San Diego skipper Dick Williams had gotten two valuable shutout innings from lefthander Dave Dravecky, and now Williams brought on his closer, Gosse Gossage. But the Cubs got to the Goose.
Sandberg singled to lead off the inning, stole second and scored on a base hit by Moreland. Frey made a good managerial decision to pinch-run speedy Henry Cotto for Moreland and was rewarded when Jody Davis hit a two-out double that Cotto was able to come around on and tie the game.
The Cubs had Smith, one of the game’s top closers in for the ninth. Gwynn singled, and brought up Garvey. The game appropriately ended when Garvey hit an opposite-field home run to right center for a 7-5 win. We were going to Game 5.
Sunday afternoon dawned bright and sunny in San Diego, as the Cubs and Padre settled the pennant. It was a pitching rematch of Game 1, Sutcliffe and Show, and to the dismay of San Diego fans, it had a similar start.
With two outs in the first, Matthews drew a walk, and Durham homered. Then in the second, Davis went deep. It was 3-0 and Williams had seen enough. He went to his deep bullpen.
The San Diego bullpen delivered. Andy Hawkins stopped the bleeding. Dravecky delivered another valuable two innings of shutout work. Craig Lefferts came on in the sixth. The Cubs seemed to be stuck on “3” and now it was a question of whether the Padres could finally hit Sutcliffe.

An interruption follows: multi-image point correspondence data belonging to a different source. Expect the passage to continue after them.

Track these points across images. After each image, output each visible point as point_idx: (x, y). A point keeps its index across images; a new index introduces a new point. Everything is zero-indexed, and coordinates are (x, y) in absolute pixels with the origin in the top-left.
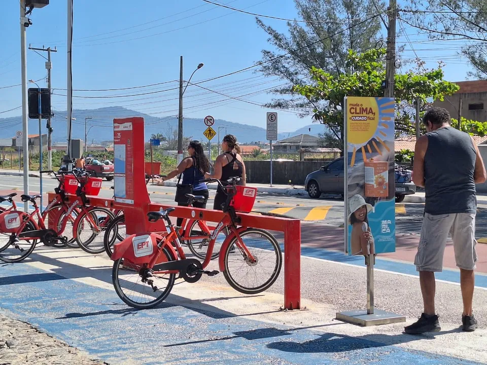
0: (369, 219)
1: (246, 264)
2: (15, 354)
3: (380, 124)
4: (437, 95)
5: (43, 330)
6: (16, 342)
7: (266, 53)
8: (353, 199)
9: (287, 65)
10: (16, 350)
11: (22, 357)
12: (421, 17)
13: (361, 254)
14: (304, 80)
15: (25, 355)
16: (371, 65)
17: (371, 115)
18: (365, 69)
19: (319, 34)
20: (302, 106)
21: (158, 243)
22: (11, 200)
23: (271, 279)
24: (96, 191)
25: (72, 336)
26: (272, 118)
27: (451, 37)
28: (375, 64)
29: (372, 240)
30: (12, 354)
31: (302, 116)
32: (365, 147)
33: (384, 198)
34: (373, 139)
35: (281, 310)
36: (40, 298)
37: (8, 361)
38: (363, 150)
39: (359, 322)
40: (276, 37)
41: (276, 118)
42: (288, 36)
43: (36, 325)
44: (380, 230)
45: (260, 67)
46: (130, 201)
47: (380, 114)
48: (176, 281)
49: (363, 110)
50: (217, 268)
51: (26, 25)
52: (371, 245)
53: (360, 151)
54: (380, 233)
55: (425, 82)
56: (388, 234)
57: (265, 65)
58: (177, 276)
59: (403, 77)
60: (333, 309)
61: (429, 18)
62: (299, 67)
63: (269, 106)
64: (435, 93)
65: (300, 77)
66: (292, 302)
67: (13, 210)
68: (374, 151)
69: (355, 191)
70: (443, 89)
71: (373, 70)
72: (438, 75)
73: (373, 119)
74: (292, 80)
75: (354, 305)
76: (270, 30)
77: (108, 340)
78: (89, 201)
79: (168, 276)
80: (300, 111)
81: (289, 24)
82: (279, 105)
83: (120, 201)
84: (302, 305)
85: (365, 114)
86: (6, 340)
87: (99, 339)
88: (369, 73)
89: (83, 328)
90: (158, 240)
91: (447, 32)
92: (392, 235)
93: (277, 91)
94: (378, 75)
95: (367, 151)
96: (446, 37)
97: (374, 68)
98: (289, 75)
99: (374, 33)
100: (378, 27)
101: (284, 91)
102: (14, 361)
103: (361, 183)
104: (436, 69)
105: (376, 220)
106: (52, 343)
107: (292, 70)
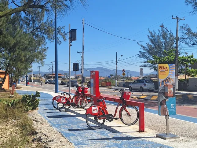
0: (166, 104)
1: (127, 116)
2: (53, 144)
3: (170, 72)
4: (192, 63)
5: (64, 136)
6: (55, 140)
7: (140, 52)
8: (161, 97)
9: (146, 55)
10: (54, 143)
11: (55, 145)
12: (186, 40)
13: (164, 115)
14: (151, 59)
15: (56, 145)
16: (171, 54)
17: (167, 70)
18: (169, 55)
19: (155, 46)
20: (151, 66)
21: (100, 109)
22: (64, 94)
23: (135, 121)
24: (87, 92)
25: (72, 138)
26: (141, 70)
27: (195, 45)
28: (172, 54)
29: (168, 110)
30: (52, 144)
31: (151, 69)
32: (165, 80)
33: (171, 97)
34: (168, 77)
35: (138, 132)
36: (67, 124)
37: (50, 146)
38: (164, 81)
39: (163, 138)
40: (143, 47)
41: (143, 70)
42: (146, 47)
43: (63, 134)
44: (171, 107)
45: (138, 56)
46: (95, 95)
47: (170, 69)
48: (105, 121)
49: (164, 68)
50: (118, 117)
51: (70, 46)
52: (167, 112)
53: (163, 81)
54: (170, 108)
55: (187, 59)
56: (173, 108)
57: (140, 55)
58: (106, 119)
59: (181, 57)
60: (156, 132)
61: (188, 40)
62: (150, 55)
63: (141, 66)
64: (191, 62)
65: (150, 58)
66: (142, 129)
67: (64, 97)
68: (168, 81)
69: (162, 94)
70: (193, 61)
71: (171, 55)
72: (192, 57)
73: (167, 71)
74: (148, 59)
75: (163, 131)
76: (141, 46)
77: (82, 141)
78: (85, 94)
79: (103, 119)
80: (150, 68)
81: (147, 44)
82: (144, 66)
83: (92, 95)
84: (145, 130)
85: (164, 69)
86: (52, 139)
87: (79, 140)
88: (170, 57)
89: (76, 136)
90: (100, 108)
91: (194, 44)
92: (175, 109)
93: (143, 62)
94: (173, 57)
95: (165, 81)
96: (194, 45)
97: (172, 55)
98: (147, 57)
99: (172, 45)
100: (173, 43)
101: (145, 62)
102: (52, 147)
103: (164, 92)
104: (191, 55)
105: (169, 104)
106: (65, 141)
107: (148, 56)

In the bottom of the sixth, the first cracks in the Cy Young winner’s armor appeared. Wigging bunted for a hit, Gwynn singled and Garvey walked. To his credit, Sutcliffe bore down and got three consecutive outs. Two were sac flies, from Kennedy and Nettles, but the Cubs still had a 3-2 lead.
San Diego’s Carmelo Martinez drew a leadoff walk and was bunted over. Flannery came up to pinch hit for Lefferts and hit a ground ball directly at first base. Durham went down for it—and it skipped through his legs. The game was tied.
By a coincidence that would appear nothing short of bizarre two years later, Durham had taken the place of Bill Buckner, who had been traded to the Boston Red Sox in May, and would of course make an even more famous error exactly the same way in 1986.
Durham might be on the hook for the tying run, but he’s not to blame for the meltdown that happened. It was still a 3-3 game and there was just a runner on first. But the top of the Padre order attacked Sutcliffe. Wiggins singled. Gwynn cleared the bases with a double for a 5-3 lead. Garvey finished it off with a single that scored Gwynn.
It was 6-3, and the game was all but over. The Cubs got two on with two outs in the eight against Gossage, but the San Diego closer struck out Matthews. The ninth inning passed without incident and San Diego was going to the World Series.
Garvey was appropriately named 1984 NLCS MVP. He batted .400 for the five games, had dominated Game 4, and had been one of the few Padre hitters contributing as early as Games 1 & 2. Gwynn had a good series, batting .368 and McReynolds swung a good bat. A contributor not to overlook is Dravecky—San Diego had to empty its bullpen each of the last two games and the lefty gave four innings of spotless work.
On the Chicago side, Sandberg matched Gywyn’s .368 series average. Dernier had dominated the first two games, while Davis hit two home runs. History would, of course, be cruelest to Durham. He had hit two home runs, but still hit just .150 for the series and made the big error in Game 5.
The 1984 NLCS was the high point of the baseball season, at least in terms of pure excitement. There was no dramatic pennant race, and the Detroit Tigers rolled through both the ALCS and later dispatched the Padres four games to one in the World Series. But the dramatic Saturday night and Sunday afternoon in San Diego kept everyone on the edge of their seat and produced memories (or nightmares, for Cubbie loyalists) that would forever be a part of baseball lore.